Shortly before 3:00 am on Sunday, July 12, 1942 a fire was reported at Lewis Artist Supply Company, 6408 Woodward Avenue near Baltimore Street. The initial companies on scene found the fire difficult to fight due to the intense heat generated by the paint and other supplies within the store.
Additional fire companies were called as the fire began spreading to other business along Woodward and Baltimore. It eventually went to a 4th alarm with a total of 17 fire companies and the Chief of Department Alexander Thompson responding.
A crew working in the rear of the Lewis Artist Supply was attempting to remove a grating to better attack the flames in the basement of the building. Suddenly there was an explosion and flames burst from the building. They started to run as a 15’ concrete wall collapsed on top of 5 of the men.

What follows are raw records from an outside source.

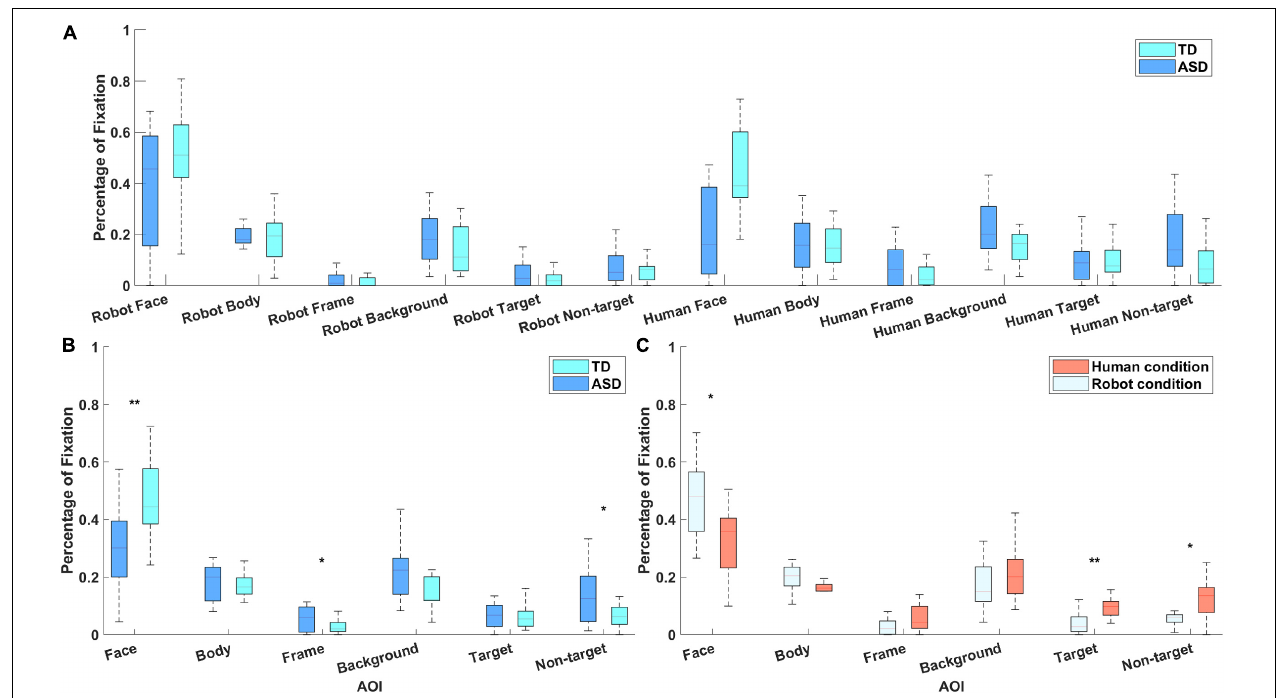
FIGURE 4 | (A) The percentage of fixation time spent on different areas of interest by participants with ASD and TD participants. (B) Results of post hoc analysis of the interaction between group and area of interest, indicating that the TD group fixated longer than the group with ASD on the agent’s face, whereas the ASD group looked for longer than the TD group at the picture frame and non-targets. (C) The interaction between stimulus type and area of interest, demonstrating that all participants spend more time looking at the face area in the robot condition ( p = 0.038), and more time looking at the target and non-targets in the human condition. ∗∗ Means that the significant level is p < 0.01 and ∗ means p <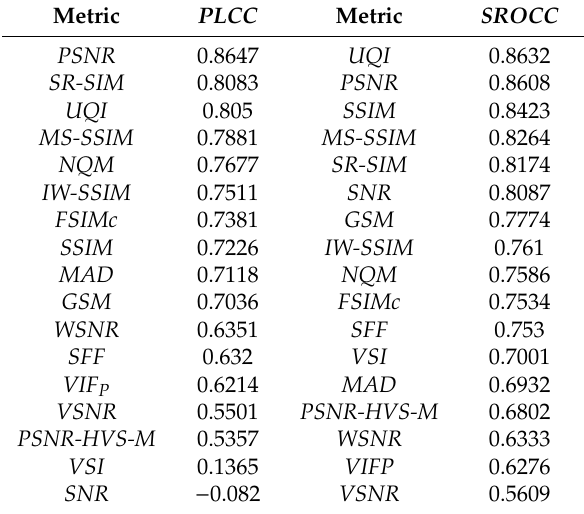
Table 9. The overall correlation between subjective MOS scores and FR-IQA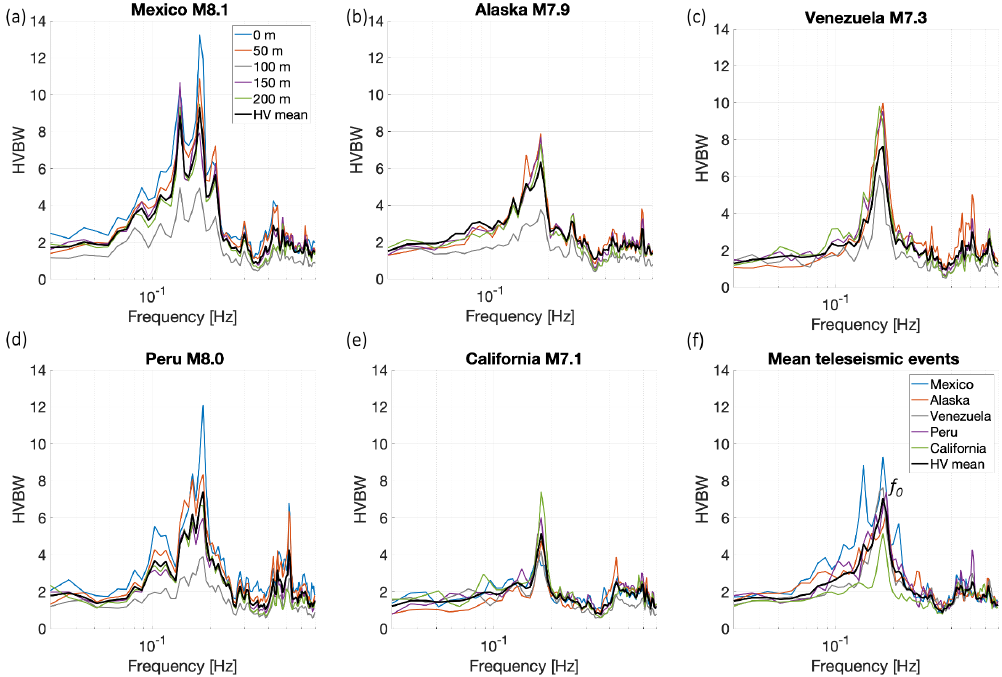
Figure 5. HVBWs from five teleseismic events recorded at station G24: (a) Mexico (M8.1), (b) Alaska (M7.9), (c) Venezuela (M7.3), (d) Peru (M8.0) and (e) southern California (M7.1). The coloured lines show the HVBW curves at different depth levels; the black lines show the average per event. (f) From the five mean HVBWs (black lines in panels a–e ), a second averaging is performed to estimate the final HVBW for this station. The black line is the calculated mean HVBW over the five event HVBWs (coloured lines). The peak frequency of the mean HVBW ( f 0 ) is picked for shear-wave velocity calculations using Eq.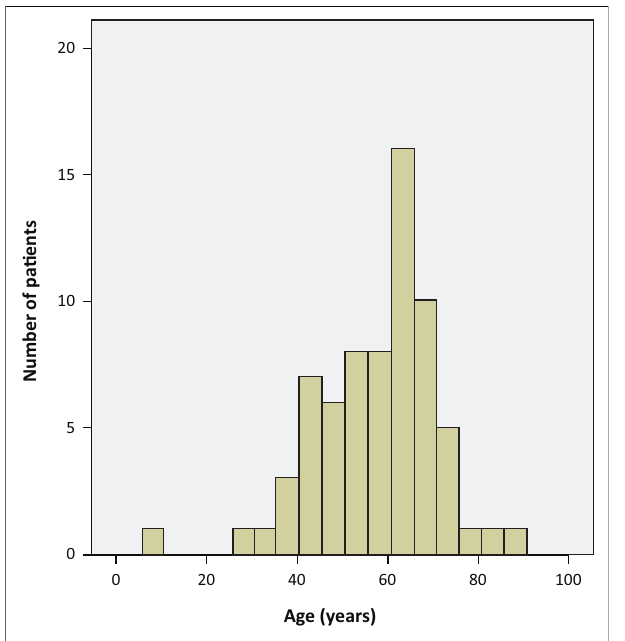
FIGURE 2: The immunohistochemical expression of gastrointestinal stromal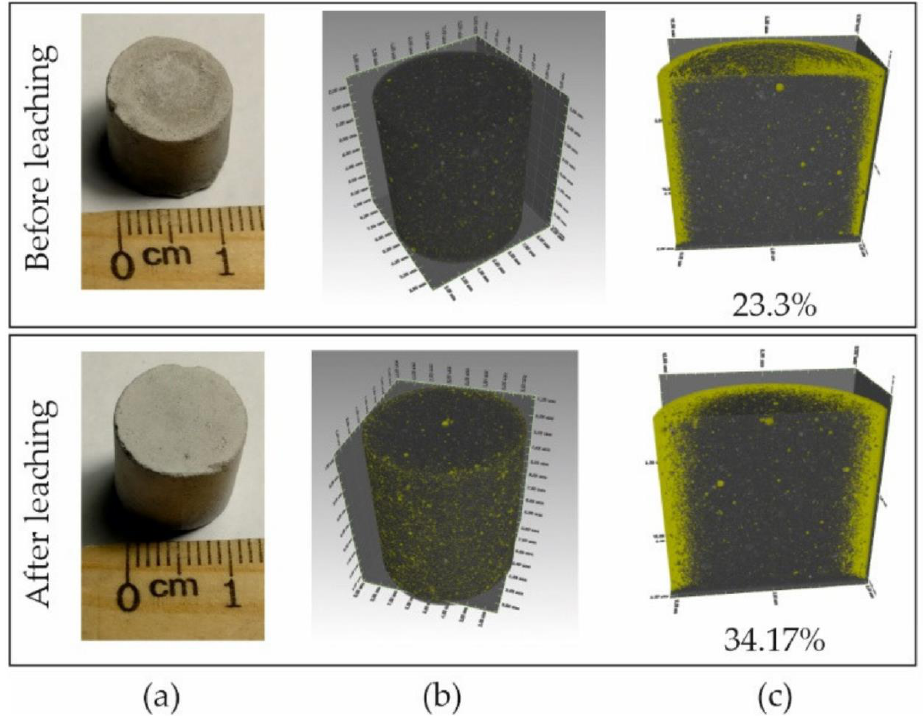
Figure 20. Illustration of the change in porosity of concrete sample as a result of interaction with the model solution. ( a )—photo of samples before and after the experiment; ( b )—3D model of samples, obtained with the help of µ -CT; ( c )—relative porosity, detected using µ -CT (% of volume) [66].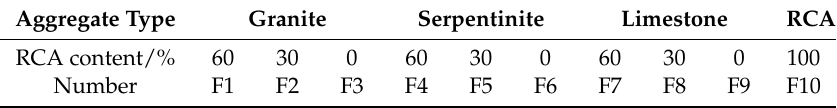
Figure 5. Standard trabecular test pieces.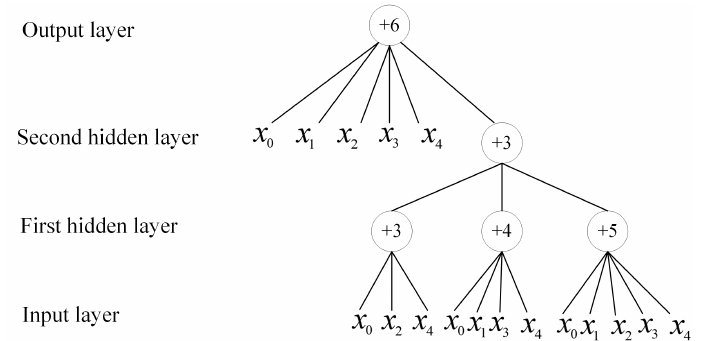
Figure 7. The trained structure of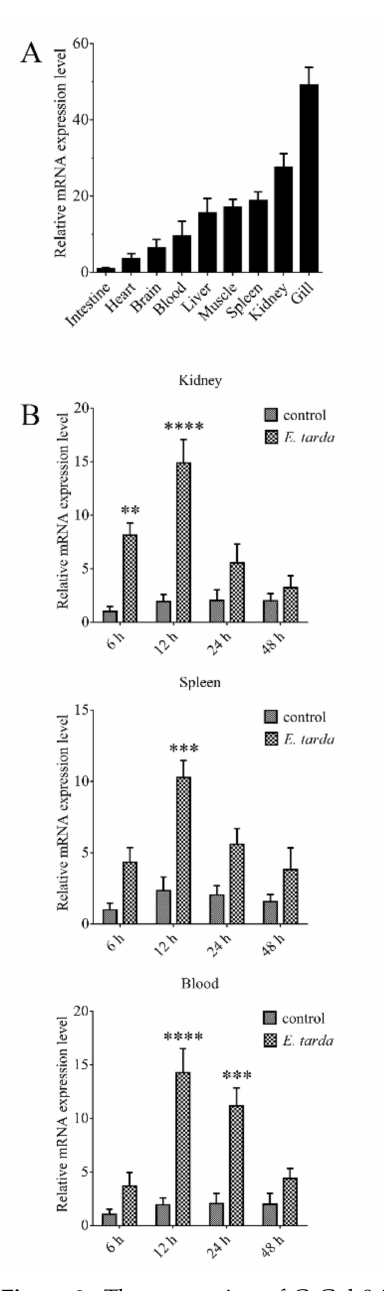
Figure 2. The expression of CsGal-8 in tongue sole tissues with and without bacterial infection. ( A ) CsGal-8 mRNA expression in the gill, kidney, spleen, muscle, liver, blood, brain and heart of tongue sole was determined by real-time-quantitative PCR (RT-qPCR). The expression levels are presented relative to that in intestine. ( B ) Tongue sole were infected with or without (control) Edwardsiella tarda for different hours, and the expression of CsGal-8 in blood, kidney and spleen was determined by RT-qPCR. Values are the means of three experimental replicates and shown as means ± S.D. ** p < 0.01, *** p < 0.001, **** p <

Pipeman Stanley Hausch, Engine 17, was killed by the falling wall. Stanley was 46 years old. He had served on the department for 23 years. He left behind his wife Jennie, a daughter Mrs. Constance Kaspark, and a son Richard.
Captain John Dankowski, Lieutenant Vince Grenwick, Pipeman Clyde Jenkins, and Pipeman Robert McKenzie were also severely injured. They were taken to Harper Hospital and reported in serious condition. Three other firemen received burns, cuts and bruises. They were treated at the scene and remained on duty.
Lieutenant Grenwick, who suffered a broken leg, said “All of a sudden there was a sheet of flames. We started to run but the wall caught 5 of us. It knocked me down and I held up a mass of blocks until the weight broke my leg.”
The fire spread to Woods Dance Academy, which was severely damaged, and continued to spread down Baltimore Street. Before it was brought under control, 3 bars, a bowling alley, laundry, cleaning establishment and 5 other small stores were damaged.